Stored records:
:::
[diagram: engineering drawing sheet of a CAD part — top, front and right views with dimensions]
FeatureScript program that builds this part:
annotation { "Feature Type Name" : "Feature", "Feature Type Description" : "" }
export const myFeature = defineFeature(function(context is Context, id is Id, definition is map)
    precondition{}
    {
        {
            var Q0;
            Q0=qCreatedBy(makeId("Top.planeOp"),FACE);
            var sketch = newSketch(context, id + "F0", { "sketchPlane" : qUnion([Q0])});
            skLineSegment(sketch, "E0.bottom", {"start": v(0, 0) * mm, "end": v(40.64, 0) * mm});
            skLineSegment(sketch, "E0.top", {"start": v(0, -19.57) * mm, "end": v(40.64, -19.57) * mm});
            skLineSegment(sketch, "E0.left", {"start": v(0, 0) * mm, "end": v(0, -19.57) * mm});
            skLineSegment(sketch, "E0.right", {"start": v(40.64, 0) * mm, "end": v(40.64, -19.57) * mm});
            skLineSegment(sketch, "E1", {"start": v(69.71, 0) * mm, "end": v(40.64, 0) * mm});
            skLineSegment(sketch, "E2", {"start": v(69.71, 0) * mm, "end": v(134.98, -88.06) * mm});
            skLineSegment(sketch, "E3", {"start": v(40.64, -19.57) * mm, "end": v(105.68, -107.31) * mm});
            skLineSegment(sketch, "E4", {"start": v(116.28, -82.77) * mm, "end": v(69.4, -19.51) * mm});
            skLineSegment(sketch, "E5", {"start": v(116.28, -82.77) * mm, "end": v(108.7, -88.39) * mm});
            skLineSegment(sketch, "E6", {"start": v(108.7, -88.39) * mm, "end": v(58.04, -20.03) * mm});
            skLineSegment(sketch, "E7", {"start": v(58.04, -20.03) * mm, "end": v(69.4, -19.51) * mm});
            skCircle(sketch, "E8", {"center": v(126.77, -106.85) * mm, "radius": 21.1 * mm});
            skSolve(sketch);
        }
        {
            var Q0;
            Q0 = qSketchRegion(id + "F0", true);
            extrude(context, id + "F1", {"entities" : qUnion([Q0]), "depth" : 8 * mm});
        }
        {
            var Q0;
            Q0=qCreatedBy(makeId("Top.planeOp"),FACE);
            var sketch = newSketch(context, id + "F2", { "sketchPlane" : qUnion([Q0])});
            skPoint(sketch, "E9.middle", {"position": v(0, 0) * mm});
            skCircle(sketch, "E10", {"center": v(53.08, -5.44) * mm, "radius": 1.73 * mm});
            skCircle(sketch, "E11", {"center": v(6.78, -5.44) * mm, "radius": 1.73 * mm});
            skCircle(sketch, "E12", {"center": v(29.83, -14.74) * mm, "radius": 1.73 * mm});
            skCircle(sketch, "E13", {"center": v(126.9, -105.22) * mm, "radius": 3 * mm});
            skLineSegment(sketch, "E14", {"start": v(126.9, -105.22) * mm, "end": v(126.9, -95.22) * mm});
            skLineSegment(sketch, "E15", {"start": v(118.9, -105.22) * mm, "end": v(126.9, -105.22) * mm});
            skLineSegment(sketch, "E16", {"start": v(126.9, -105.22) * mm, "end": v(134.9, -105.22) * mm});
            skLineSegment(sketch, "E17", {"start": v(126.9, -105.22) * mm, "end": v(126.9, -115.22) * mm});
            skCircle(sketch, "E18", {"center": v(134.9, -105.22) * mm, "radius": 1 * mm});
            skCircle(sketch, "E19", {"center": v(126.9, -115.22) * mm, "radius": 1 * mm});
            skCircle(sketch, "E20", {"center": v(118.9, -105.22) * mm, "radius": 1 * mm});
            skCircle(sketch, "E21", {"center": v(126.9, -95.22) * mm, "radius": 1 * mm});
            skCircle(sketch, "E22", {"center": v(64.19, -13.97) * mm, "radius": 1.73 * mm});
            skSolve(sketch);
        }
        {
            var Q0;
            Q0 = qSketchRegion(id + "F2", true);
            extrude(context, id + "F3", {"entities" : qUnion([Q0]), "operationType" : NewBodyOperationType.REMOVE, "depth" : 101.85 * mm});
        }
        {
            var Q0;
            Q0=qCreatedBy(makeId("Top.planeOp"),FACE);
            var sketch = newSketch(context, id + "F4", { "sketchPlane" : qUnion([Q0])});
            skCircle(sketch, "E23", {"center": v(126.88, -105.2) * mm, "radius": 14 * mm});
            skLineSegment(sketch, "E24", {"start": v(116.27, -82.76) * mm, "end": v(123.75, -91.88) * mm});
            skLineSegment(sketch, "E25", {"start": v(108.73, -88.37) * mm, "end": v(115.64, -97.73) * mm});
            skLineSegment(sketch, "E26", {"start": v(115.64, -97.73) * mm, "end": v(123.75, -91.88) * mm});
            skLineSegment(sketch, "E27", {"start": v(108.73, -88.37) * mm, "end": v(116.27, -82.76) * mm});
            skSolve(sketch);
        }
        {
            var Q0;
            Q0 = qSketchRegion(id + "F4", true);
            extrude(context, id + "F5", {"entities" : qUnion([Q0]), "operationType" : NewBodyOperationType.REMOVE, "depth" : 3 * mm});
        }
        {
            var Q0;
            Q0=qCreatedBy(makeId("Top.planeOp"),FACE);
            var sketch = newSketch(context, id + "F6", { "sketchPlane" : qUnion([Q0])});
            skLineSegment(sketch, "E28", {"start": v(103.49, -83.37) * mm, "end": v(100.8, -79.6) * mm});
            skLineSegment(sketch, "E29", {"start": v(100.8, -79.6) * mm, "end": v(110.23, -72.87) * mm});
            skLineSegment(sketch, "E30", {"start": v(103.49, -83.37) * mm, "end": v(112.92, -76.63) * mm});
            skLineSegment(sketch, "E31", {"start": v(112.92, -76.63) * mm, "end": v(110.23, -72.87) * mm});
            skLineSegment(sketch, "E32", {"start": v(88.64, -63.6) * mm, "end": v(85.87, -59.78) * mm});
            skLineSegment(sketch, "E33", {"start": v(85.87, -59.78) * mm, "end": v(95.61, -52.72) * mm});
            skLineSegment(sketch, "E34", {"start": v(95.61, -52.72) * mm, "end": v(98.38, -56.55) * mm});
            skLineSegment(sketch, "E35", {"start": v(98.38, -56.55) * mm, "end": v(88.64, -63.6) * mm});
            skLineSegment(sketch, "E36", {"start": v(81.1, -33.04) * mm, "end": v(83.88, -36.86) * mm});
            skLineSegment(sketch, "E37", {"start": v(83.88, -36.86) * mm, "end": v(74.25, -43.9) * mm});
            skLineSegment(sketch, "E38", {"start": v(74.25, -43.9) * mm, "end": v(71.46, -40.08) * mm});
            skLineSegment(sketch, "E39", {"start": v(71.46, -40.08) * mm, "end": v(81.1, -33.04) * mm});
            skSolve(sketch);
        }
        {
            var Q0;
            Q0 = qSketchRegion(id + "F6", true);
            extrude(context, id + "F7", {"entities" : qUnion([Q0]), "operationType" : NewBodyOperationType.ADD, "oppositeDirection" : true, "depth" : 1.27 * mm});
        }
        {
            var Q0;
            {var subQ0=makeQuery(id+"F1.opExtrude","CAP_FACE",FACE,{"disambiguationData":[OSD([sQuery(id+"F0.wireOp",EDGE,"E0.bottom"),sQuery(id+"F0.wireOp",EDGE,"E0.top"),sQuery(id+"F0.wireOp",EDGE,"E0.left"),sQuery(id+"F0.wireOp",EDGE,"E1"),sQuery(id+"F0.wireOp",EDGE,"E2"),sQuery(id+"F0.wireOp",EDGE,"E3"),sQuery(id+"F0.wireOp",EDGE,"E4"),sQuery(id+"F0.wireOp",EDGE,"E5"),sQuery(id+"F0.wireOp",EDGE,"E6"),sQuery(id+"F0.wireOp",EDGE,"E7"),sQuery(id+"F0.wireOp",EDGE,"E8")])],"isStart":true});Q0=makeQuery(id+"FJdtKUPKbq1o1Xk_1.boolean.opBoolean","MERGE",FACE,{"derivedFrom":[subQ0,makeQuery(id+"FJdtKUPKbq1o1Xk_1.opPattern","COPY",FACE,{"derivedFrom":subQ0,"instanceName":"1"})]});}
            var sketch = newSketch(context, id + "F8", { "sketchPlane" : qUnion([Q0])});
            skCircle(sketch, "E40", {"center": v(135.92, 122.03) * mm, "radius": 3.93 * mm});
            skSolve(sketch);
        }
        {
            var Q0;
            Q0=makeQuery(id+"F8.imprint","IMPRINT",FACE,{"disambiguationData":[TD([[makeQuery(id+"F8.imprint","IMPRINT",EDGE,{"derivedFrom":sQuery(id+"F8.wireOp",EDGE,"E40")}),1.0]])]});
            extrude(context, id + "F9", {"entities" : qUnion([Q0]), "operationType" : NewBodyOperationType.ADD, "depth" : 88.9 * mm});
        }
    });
:::
WHAT THE TASK REQUIRES: Reproduce verbatim the records from their first line through the line containing "v(53.08, -5.44) *".

COMPLETE RESPONSE:
[diagram: engineering drawing sheet of a CAD part — top, front and right views with dimensions]
FeatureScript program that builds this part:
annotation { "Feature Type Name" : "Feature", "Feature Type Description" : "" }
export const myFeature = defineFeature(function(context is Context, id is Id, definition is map)
    precondition{}
    {
        {
            var Q0;
            Q0=qCreatedBy(makeId("Top.planeOp"),FACE);
            var sketch = newSketch(context, id + "F0", { "sketchPlane" : qUnion([Q0])});
            skLineSegment(sketch, "E0.bottom", {"start": v(0, 0) * mm, "end": v(40.64, 0) * mm});
            skLineSegment(sketch, "E0.top", {"start": v(0, -19.57) * mm, "end": v(40.64, -19.57) * mm});
            skLineSegment(sketch, "E0.left", {"start": v(0, 0) * mm, "end": v(0, -19.57) * mm});
            skLineSegment(sketch, "E0.right", {"start": v(40.64, 0) * mm, "end": v(40.64, -19.57) * mm});
            skLineSegment(sketch, "E1", {"start": v(69.71, 0) * mm, "end": v(40.64, 0) * mm});
            skLineSegment(sketch, "E2", {"start": v(69.71, 0) * mm, "end": v(134.98, -88.06) * mm});
            skLineSegment(sketch, "E3", {"start": v(40.64, -19.57) * mm, "end": v(105.68, -107.31) * mm});
            skLineSegment(sketch, "E4", {"start": v(116.28, -82.77) * mm, "end": v(69.4, -19.51) * mm});
            skLineSegment(sketch, "E5", {"start": v(116.28, -82.77) * mm, "end": v(108.7, -88.39) * mm});
            skLineSegment(sketch, "E6", {"start": v(108.7, -88.39) * mm, "end": v(58.04, -20.03) * mm});
            skLineSegment(sketch, "E7", {"start": v(58.04, -20.03) * mm, "end": v(69.4, -19.51) * mm});
            skCircle(sketch, "E8", {"center": v(126.77, -106.85) * mm, "radius": 21.1 * mm});
            skSolve(sketch);
        }
        {
            var Q0;
            Q0 = qSketchRegion(id + "F0", true);
            extrude(context, id + "F1", {"entities" : qUnion([Q0]), "depth" : 8 * mm});
        }
        {
            var Q0;
            Q0=qCreatedBy(makeId("Top.planeOp"),FACE);
            var sketch = newSketch(context, id + "F2", { "sketchPlane" : qUnion([Q0])});
            skPoint(sketch, "E9.middle", {"position": v(0, 0) * mm});
            skCircle(sketch, "E10", {"center": v(53.08, -5.44) * mm, "radius": 1.73 * mm});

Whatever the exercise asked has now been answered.